Why? EU member states cannot agree on one approach in order to design and apply their own narrowly national policy. This demonstrates the urgent need for EU to forge a common foreign policy.

But there is another, deeper reason. It’s the fact that the EU has abandoned their goal of integration. The safeguard of strictly conceived “national interests” divide the EU and harm its image.

In fact, during the last couple of years, the EU has faced a wide range of challenges and struggled through crisis. The annexation of Crimea, the occupation of Eastern Ukraine by Russian-backed rebels and the Kremlin-orchestrated cyberattack of European elections. These events tested seriously the European capacity of reaction to threats against its interests.

The safeguard of strictly conceived “national interests” divide the EU and harm its image

Some EU member states felt closer to Kremlin than Brussels.

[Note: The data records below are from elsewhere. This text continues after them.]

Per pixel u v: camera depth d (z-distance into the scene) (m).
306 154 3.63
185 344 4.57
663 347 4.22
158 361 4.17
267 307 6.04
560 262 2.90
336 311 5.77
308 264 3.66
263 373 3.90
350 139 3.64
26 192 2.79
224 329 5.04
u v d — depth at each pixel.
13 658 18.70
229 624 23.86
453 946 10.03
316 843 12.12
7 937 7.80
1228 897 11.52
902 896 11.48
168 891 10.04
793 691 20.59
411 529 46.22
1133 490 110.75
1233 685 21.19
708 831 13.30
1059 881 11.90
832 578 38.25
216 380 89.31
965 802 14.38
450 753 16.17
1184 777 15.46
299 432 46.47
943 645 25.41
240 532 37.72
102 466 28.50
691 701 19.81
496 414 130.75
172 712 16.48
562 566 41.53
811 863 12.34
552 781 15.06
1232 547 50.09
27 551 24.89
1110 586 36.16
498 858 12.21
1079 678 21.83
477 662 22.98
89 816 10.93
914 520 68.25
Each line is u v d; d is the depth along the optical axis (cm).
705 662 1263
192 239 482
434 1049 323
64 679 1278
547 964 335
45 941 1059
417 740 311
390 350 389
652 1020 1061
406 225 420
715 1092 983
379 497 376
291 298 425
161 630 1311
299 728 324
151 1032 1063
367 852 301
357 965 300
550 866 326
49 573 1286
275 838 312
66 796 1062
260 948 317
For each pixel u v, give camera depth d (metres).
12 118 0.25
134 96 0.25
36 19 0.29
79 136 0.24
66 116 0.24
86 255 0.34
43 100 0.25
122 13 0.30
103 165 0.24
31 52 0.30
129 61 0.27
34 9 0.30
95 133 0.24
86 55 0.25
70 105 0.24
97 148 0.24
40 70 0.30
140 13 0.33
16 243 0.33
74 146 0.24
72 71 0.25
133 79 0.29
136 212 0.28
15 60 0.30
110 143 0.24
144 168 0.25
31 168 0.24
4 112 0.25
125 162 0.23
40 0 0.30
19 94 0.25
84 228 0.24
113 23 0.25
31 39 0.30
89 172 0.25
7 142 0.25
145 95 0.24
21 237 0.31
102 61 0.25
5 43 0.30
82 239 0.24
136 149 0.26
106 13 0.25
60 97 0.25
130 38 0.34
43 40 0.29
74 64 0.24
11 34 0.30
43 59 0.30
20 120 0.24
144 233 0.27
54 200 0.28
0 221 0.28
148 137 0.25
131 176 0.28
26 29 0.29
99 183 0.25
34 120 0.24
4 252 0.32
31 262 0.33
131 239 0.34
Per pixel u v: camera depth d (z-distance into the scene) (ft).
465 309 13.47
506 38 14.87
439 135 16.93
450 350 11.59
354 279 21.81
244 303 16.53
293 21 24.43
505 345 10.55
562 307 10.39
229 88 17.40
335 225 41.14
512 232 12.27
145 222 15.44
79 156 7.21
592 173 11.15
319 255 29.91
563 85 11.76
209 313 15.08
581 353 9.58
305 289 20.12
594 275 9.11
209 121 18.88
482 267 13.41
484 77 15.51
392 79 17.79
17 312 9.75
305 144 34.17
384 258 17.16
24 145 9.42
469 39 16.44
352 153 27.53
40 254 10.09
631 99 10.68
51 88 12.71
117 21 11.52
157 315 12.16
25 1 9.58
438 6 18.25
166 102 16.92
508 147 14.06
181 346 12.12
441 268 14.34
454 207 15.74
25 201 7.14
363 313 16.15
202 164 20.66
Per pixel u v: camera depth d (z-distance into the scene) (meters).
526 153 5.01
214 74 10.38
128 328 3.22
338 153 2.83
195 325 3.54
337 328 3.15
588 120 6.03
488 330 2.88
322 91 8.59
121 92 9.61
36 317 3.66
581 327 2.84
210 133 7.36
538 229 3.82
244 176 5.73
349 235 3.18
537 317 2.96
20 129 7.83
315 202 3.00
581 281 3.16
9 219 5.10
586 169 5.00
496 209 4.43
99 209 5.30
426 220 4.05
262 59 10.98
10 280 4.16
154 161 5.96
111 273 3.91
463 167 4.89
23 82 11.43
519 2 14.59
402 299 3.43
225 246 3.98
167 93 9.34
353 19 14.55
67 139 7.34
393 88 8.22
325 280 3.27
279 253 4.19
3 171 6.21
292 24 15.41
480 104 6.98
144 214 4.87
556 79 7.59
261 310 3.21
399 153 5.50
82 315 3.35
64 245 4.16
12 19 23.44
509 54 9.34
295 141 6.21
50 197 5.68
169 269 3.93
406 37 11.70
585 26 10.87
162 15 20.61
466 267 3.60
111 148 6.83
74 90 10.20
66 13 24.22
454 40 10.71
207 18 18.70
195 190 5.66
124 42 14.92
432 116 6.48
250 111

This openly undermined the EU policy of sanctions against Russia.

Similarly, a large number of EU member states have been mesmerised by the economic power of China and refuse to follow a common European policy that would protect the bloc from an economic invasion with questionable long-term benefits.

The refugee and migration crisis exposed not only the lack of solidarity among EU member states but also the total absence of the EU fundamental values from some governments. The racist approach advanced by Hungary and Italy (during the coalition government between the far-right and the populists) – to mention just two cases – damaged seriously the EU’s capacity to defend the human rights and the rule of law around the world.

Concerning respect of the rule of law, the EU did not avoid many instances violating judicial independence and media freedom, of incurable corruption including the looting of EU’s money and large-scale social exclusion. Was the EU able to require member states to follow EU principles or to apply the appropriate measures against the transgressors? No!

In the case of the Iraq and Syrian crisis, the EU experienced an unprecedented refuge wave. Unfortunately, the EU did not have a prime level role leaving the decisions to Russia, the US, Turkey, Iran and Syria.

Recently the continuing civil war in Libya once again proved there is a deep gap between the EU policy decided in Brussels and defended by the High Representative of the Union for Foreign Affairs and the policy every single member state considers best to advance its national interests.

It is without a doubt that the war in Libya is another case of proxy war in the neighbourhood. The government of Libya is supported by Turkey, Qatar and the Muslim Brotherhood while the rebels by Egypt, the Saudi Arabia, the UAE and the Salafist milieu.

However, the government of Fayez al-Sarraj is recognised by both the UN and the EU. This means if we still believe in the Union, the EU member states should follow a common policy that would support the legitimate government and would condemn the rebels.

This is not the case. We experienced a disorderly situation in which Brussels recognised the government of Tripoli even though some EU member states officially followed the common line and supported the rebels.

Without the goal of integration, the goal of a politically united Europe, the EU is deprived of the moral and political legitimation to impose its presence and defend its interests

Why did this happen? One reason is that narrowly understood national interests are in competition with those of the EU. For instance, France, Italy and Greece have their own agenda and their own alliances in the region that impose practices distant from the common policy.

The fact is that without the goal of integration, the goal of a politically united Europe, the EU is deprived of the moral and political legitimation to impose its presence and defend its interests.

Without a doubt, the EU – with its huge market of half a million citizens – is a considerable power. Its political system based on specific values – at least in the majority of member states – provides the Union with a set of unique characteristics. However, it is just an economic power and not a political one.

As for national governments, they will unilaterally decide for their internal and foreign policy, contract alliances disdaining the common interest which is in the interest of the EU, as an idea, structure and institution. This will be permanently undermined. Taking into consideration that there are many and a wide range of challenges, threats and dangers we face, weakening the EU means carving out a rather gloomy future for its states and citizens.